You will never get that. They don't advertise that as a speed, they advertise it as a capacity (though you'd have to read the small print to understand). There is no way to rate actual speeds - they depend on the amount of traffic at any given time, the speed of the servers, the quality of the connection on the receiving end, the receiving hardware etc. It's impossible to give any number that would accurately reflect actual speeds.

As such, the only thing they can do is rate capacity. The speed at which a transfer could take place, with zero bottlenecks, on a perfect connection. This gives a standard by which speeds can be compared. While you will not get 150mb/s on a line that has that capacity, you will almost definitely get around double the speeds you would get on a line with 75mb/s capacity.

-1 ( +1 / -2 )

Come up with 5g for what? To only have a 7gb allowance? At this point we only need lower prices and unlimited access, not higher speeds. How about introducing cheaper plans and such options as "Data only"?

1 ( +1 / -0 )

Come up with 5g for what? To only have a 7gb allowance?

Where did they say it would only be a 7gb allowance?

-3 ( +0 / -3 )

They don't advertise that as a speed, they advertise it as a capacity (though you'd have to read the small print to understand).

Quit defending these telecommunications companies. Their marketing is deliberately designed to mislead.
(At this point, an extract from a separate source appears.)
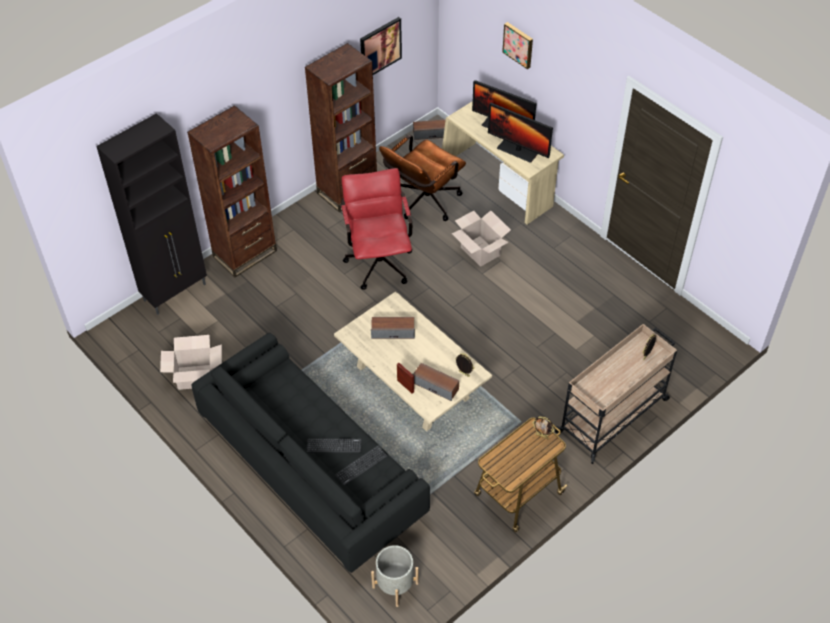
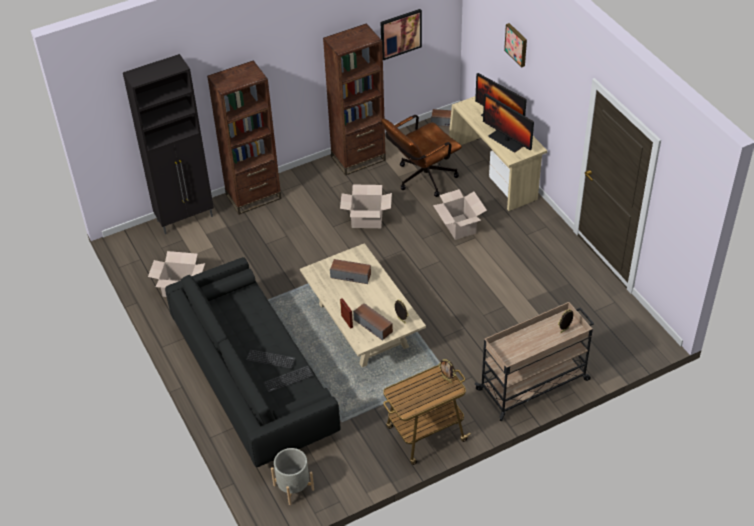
camera: 15 degrees right, 5 degrees down
red office chair [341,168,413,290] -> cardboard box [340,185,392,228]

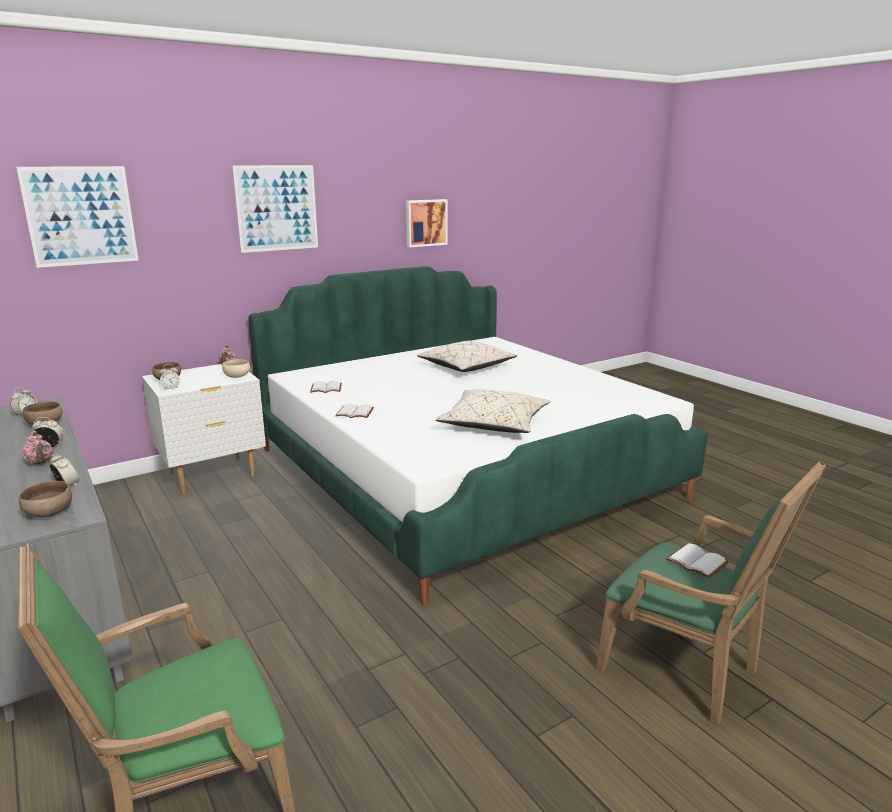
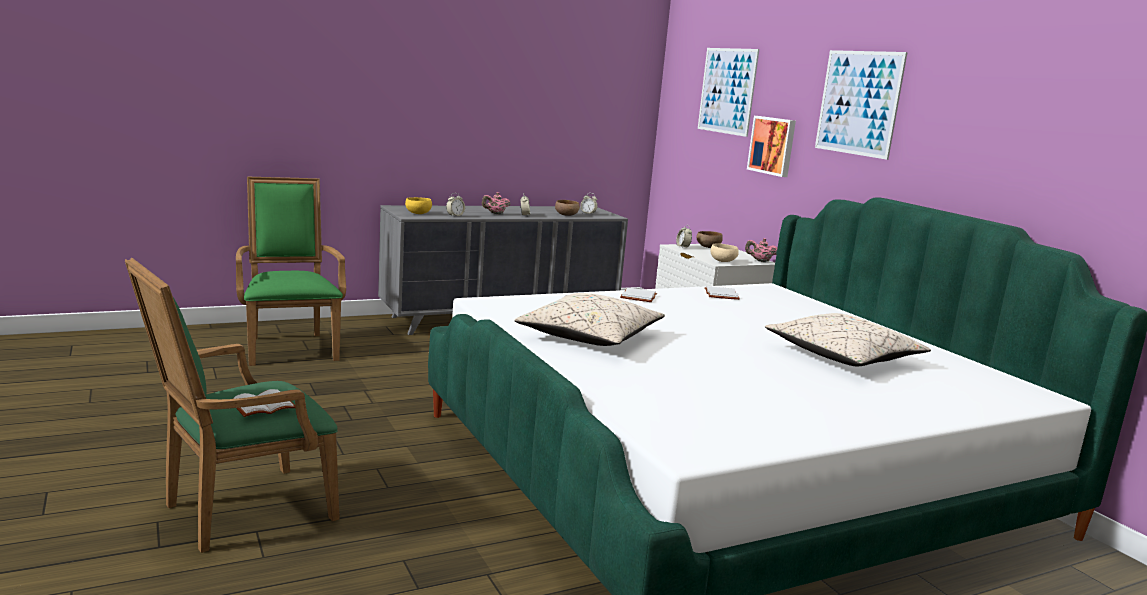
camera: 95 degrees right, 5 degrees down
brown bowl [19,481,72,517] -> yellow bowl [405,197,432,214]
picture [406,199,447,247] -> picture moved to [747,116,796,177]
Give me a 3G service supported by an adequate back end than any new-fangled nG service which looks impressive only on paper.

2 ( +2 / -0 )

I am not sure that most users need that much speed. Except heavy downloaders I don't think that 10Gbps is necessary. Most users surfs, checks mail, that's all.

0 ( +0 / -0 )

Of course i am not expecting 150mbps, its even 375mbps now, but either way you could be forgiven for thinking you might get some pretty impressive speeds off these claims of capacity. I have friends in the US and in Australia with screenshots up 100mbps download speeds on their phones (admittedly only in certain spots and at certain times), but i have never ever seen anything above 20mbps here in Japan.

When i switched from 3G (with a theoretical max of 14mbps i think?) to 100mbps LTE with Docomo. I actually went DOWN in speed. I checked speedtest.net before, and directly after, with only a 10-15 minute time difference. I never had a "wow this is much faster" moment.
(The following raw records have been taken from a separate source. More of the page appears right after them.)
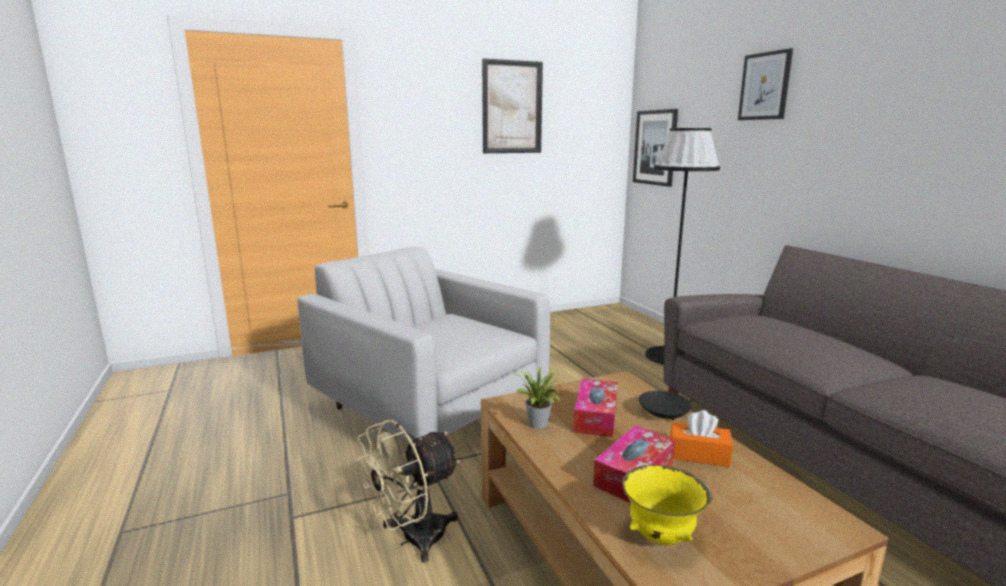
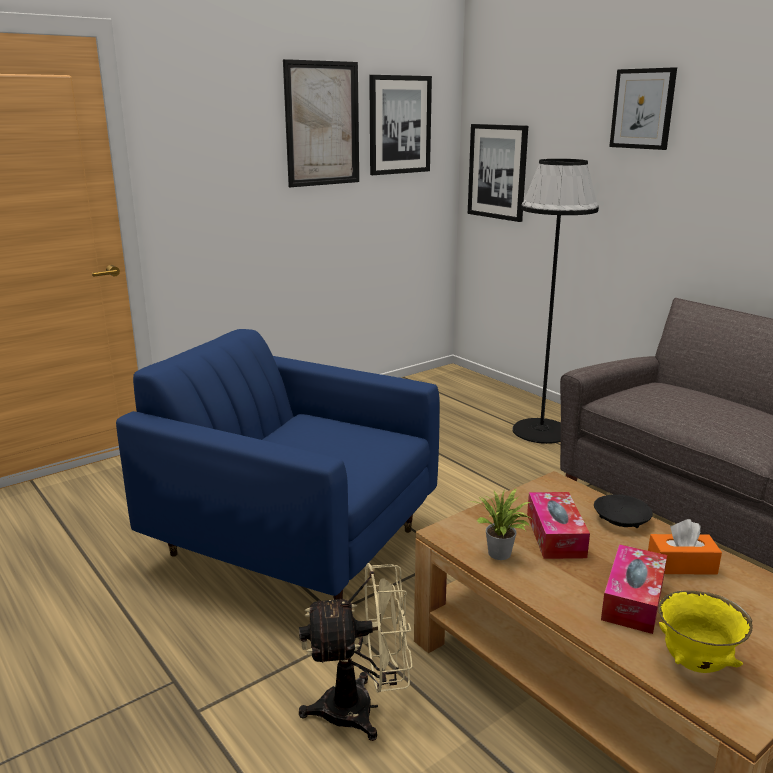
camera: 15 degrees left, 5 degrees up
white armchair [298,246,550,441] -> blue armchair [116,329,440,600]
beige fan [357,420,460,563] -> beige fan turned 135 degrees counterclockwise [299,563,413,741]
none -> picture [369,75,432,175]

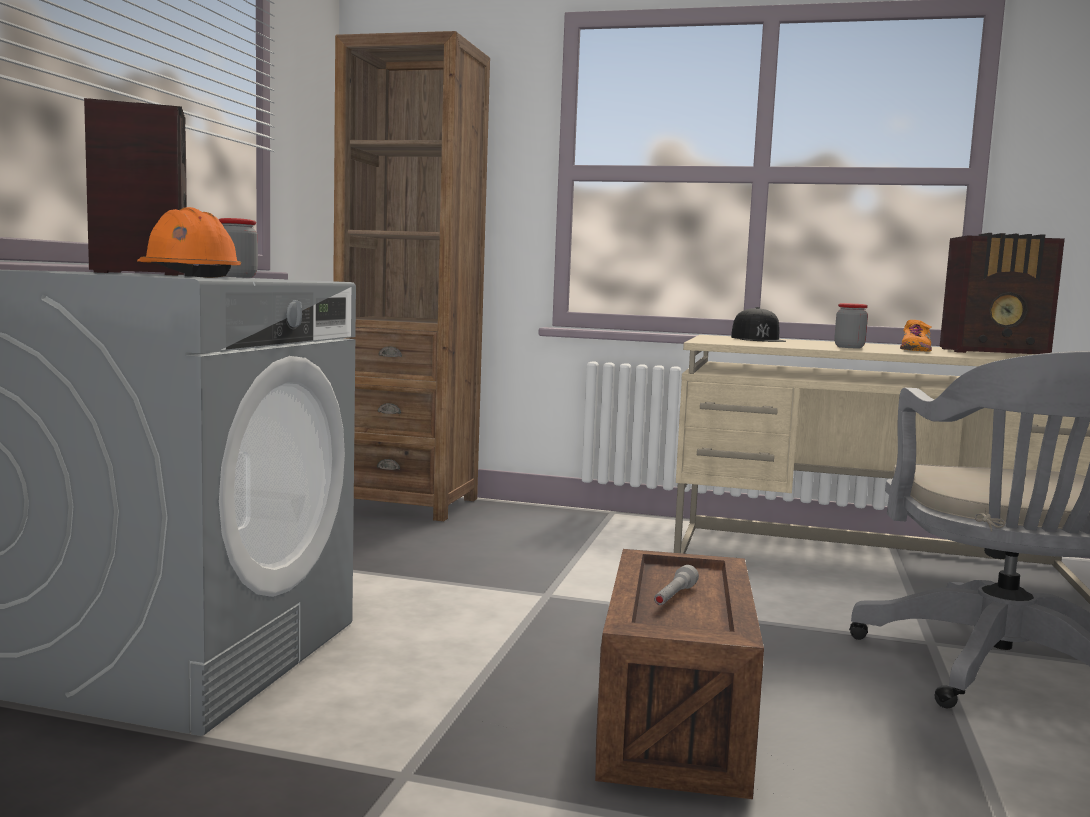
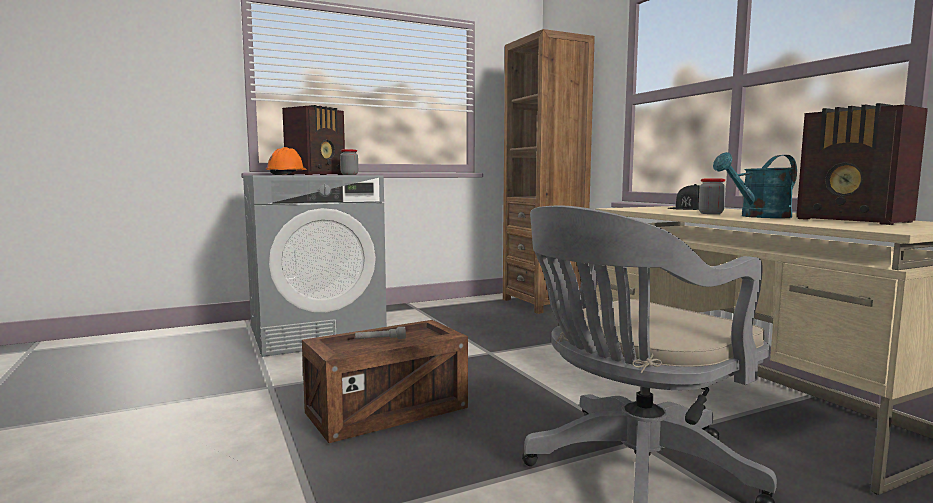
camera: 50 degrees right, 0 degrees up
orange shoe [900,320,932,352] -> turquoise watering can [713,152,797,218]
Now i am with an MVNO, i accept that i wont get quite the same speeds (particularly between 12-1pm and 7-9pm), but i pay a quarter of the price of the big 3, and its enough to watch youtube so i am not so fussed...

0 ( +0 / -0 )

@afanofjapan: since you mentioned speedtest.net, and I have the app installed on my iPhone, I decided to check it as I ride the bus to meet a friend. Carries is Docomo and the download speed was 52.63. I've seen faster but that's not bad...

1 ( +1 / -0 )

Well that is impressive. I never got anything close to that.